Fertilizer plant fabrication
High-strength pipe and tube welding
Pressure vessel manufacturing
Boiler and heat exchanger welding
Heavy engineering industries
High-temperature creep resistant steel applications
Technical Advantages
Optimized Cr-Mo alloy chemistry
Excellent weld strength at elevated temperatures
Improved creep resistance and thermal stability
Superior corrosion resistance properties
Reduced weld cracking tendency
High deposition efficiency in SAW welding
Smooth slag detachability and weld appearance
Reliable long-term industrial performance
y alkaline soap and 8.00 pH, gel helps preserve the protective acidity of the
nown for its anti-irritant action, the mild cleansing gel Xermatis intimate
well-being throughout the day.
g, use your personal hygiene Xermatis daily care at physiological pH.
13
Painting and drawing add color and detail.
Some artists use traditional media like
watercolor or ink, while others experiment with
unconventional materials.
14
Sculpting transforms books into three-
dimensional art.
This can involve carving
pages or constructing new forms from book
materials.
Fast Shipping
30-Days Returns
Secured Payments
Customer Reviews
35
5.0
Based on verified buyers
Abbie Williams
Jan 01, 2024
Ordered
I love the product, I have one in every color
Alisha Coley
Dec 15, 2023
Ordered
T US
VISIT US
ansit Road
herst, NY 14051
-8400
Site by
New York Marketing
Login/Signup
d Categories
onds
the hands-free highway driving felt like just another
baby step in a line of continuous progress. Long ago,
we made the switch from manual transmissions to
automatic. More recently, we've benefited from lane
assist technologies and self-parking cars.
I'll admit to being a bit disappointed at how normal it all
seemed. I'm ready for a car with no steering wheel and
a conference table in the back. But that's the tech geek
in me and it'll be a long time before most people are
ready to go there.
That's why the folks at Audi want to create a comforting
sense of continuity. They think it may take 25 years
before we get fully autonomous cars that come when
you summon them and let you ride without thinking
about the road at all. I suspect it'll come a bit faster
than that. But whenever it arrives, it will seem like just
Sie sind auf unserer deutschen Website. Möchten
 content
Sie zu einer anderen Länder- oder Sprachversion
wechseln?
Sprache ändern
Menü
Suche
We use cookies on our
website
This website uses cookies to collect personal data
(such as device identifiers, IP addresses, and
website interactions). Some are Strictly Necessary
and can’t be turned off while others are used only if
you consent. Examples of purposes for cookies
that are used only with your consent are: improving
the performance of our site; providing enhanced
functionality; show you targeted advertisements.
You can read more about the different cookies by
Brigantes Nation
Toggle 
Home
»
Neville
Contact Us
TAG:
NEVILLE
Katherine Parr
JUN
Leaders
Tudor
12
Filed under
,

▬▬▬▬▬▬▬▬▬▬

Find each line above that contains the word "Xermatis", with upper and lower case matching, and copy those lines out.

### [Solved exercise]
nown for its anti-irritant action, the mild cleansing gel Xermatis intimate
g, use your personal hygiene Xermatis daily care at physiological pH.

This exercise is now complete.